Our study is limited by the small sample size, although we believe this is justifiable in the context of a rare condition such as McArdle disease. We also failed to collect all the samples from the same muscle, although the vast majority of samples corresponded to the
Biceps brachii, and the proportion of muscle type (i.e., 6/2 for
Biceps brachii/
Vastus lateralis) was identical in patients and healthy controls.

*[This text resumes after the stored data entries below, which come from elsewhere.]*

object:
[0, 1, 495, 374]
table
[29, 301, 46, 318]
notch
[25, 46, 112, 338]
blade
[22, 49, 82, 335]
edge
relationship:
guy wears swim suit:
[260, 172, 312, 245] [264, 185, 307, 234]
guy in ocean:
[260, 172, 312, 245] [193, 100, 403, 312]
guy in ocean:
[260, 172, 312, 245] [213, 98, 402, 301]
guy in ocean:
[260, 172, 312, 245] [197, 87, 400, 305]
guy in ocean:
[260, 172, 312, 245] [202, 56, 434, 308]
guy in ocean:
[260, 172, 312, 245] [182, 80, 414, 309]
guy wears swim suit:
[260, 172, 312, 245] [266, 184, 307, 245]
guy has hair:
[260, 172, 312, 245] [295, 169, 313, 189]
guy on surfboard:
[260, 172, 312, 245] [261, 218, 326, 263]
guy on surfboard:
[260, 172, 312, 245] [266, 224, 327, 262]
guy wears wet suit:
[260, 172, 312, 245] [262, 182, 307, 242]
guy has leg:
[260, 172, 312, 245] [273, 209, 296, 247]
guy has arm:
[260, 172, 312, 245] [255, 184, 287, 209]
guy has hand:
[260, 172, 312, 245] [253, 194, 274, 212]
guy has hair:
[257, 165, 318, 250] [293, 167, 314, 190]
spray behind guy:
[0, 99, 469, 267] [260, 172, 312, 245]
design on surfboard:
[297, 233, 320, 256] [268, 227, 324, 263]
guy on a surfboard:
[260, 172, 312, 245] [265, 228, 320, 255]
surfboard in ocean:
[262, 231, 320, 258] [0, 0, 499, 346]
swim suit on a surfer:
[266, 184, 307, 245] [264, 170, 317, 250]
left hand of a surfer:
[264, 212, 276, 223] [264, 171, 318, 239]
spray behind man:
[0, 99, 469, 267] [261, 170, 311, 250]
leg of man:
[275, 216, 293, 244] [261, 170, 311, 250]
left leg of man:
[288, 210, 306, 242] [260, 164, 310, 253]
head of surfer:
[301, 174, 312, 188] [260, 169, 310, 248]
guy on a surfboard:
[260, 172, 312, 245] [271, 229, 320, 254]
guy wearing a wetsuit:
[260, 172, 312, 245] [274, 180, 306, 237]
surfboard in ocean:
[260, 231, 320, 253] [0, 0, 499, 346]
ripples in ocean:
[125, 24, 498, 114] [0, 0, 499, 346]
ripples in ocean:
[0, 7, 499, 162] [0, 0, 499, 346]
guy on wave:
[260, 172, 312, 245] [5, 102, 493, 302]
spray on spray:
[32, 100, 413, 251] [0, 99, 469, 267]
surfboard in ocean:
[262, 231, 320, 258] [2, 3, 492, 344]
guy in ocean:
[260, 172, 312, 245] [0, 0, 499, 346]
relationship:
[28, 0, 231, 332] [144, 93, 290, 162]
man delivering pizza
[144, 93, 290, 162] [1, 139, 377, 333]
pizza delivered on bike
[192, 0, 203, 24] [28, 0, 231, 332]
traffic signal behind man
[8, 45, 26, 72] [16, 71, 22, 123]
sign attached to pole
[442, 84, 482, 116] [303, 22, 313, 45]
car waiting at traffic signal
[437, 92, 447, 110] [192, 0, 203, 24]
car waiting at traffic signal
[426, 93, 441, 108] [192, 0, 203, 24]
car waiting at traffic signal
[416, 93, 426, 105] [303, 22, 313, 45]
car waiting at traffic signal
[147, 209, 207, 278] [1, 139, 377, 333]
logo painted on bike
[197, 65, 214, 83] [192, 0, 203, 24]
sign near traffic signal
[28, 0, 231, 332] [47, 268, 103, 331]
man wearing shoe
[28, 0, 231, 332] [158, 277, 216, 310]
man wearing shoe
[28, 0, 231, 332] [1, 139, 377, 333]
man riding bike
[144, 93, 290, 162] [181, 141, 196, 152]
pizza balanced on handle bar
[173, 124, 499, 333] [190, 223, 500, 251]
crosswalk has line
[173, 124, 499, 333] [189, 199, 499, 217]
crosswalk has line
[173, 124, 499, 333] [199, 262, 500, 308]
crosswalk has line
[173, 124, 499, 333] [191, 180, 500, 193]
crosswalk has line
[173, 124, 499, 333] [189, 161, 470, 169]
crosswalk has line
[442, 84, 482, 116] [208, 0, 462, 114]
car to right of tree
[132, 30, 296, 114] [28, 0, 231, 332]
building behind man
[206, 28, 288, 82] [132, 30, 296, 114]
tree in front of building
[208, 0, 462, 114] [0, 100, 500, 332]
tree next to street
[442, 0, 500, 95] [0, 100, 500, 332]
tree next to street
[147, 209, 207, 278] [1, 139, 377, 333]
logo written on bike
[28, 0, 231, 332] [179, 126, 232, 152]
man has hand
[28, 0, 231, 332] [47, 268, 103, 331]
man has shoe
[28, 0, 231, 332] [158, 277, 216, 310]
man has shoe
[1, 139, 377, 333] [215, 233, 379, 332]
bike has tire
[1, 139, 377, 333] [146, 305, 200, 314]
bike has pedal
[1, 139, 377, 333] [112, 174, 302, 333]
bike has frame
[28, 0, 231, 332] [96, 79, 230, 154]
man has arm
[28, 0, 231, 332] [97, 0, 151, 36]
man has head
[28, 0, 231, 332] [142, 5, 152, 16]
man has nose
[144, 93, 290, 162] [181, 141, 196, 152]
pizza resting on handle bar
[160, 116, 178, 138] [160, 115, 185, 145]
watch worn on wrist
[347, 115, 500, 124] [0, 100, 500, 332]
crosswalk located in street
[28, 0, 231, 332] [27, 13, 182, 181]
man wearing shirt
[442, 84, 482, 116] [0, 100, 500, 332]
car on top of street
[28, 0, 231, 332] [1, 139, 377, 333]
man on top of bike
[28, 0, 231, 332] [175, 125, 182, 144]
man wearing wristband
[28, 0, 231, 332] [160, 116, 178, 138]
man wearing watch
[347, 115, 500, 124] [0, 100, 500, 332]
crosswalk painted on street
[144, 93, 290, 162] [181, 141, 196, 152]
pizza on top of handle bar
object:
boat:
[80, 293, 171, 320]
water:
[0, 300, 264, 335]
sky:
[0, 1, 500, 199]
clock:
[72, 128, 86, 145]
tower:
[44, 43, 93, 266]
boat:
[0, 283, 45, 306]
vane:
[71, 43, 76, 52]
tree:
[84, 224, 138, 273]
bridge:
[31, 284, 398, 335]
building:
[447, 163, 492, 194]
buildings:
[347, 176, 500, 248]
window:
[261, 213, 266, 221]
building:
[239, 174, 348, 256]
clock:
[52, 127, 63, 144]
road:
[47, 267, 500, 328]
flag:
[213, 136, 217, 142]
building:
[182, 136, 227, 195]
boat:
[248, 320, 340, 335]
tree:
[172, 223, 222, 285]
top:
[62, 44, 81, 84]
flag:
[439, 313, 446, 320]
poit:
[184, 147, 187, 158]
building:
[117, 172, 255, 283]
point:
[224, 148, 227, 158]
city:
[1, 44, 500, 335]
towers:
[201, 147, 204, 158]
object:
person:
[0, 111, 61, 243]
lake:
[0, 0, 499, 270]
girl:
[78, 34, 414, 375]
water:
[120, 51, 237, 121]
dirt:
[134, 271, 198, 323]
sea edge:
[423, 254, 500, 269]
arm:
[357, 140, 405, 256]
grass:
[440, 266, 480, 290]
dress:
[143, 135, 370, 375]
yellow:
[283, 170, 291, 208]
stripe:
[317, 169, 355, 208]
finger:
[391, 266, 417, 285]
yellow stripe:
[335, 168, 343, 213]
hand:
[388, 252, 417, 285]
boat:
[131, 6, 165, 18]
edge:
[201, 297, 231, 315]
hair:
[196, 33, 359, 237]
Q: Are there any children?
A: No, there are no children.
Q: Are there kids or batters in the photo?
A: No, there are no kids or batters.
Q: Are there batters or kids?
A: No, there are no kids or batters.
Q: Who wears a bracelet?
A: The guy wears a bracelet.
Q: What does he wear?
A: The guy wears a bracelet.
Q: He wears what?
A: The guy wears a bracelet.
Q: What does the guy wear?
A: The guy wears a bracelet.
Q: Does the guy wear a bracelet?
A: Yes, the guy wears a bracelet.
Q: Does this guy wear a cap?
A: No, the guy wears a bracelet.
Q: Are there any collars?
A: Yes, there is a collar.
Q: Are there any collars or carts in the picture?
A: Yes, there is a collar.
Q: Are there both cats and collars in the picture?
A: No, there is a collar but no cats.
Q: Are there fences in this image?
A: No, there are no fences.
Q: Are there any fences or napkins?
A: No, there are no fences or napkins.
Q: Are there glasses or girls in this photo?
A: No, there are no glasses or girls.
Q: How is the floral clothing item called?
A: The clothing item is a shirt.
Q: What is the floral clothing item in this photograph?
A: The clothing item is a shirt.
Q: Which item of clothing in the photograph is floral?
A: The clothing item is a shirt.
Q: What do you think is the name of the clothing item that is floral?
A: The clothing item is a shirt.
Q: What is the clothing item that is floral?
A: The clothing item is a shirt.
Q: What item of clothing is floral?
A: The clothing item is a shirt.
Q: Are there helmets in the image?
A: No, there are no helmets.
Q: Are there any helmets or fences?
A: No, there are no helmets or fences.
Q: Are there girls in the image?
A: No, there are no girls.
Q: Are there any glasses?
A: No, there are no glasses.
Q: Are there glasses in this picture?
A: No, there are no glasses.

Importantly, our approach also lacked a comparison group of patients with similar features to those of McArdle disease, such as muscle contractures—although we are not aware of any neuromuscular condition where muscle contractures are as frequent or persistent as in McArdle disease—and therefore we cannot address if the detected differentially expressed proteins are primarily or secondarily regulated. In addition, it must be kept in mind that with regard to potential biomarkers of McArdle disease, our findings must be viewed as mechanistic—hopefully providing useful insights and framework for future research—rather than practical ones since muscle biopsies represent an invasive procedure and the molecular techniques used here are not easily available in any center. In turn, the method of RP-LC-MS/MS used here (or LC-MS/MS in general) is currently the most effective tool to discover and quantify the human proteome and represents an essential approach for the study of biological systems that is, in fact, routinely applied for diverse applications beyond relative or absolute proteome quantification, including biomarker discovery [
53].
In conclusion, while keeping in mind the aforementioned limitations, our findings suggest some candidate proteins as potential biomarkers of GSDV. Our results provide a framework for future studies aimed at elucidating the molecular mechanisms by which PYGM controls the expression of the most relevant identified proteins.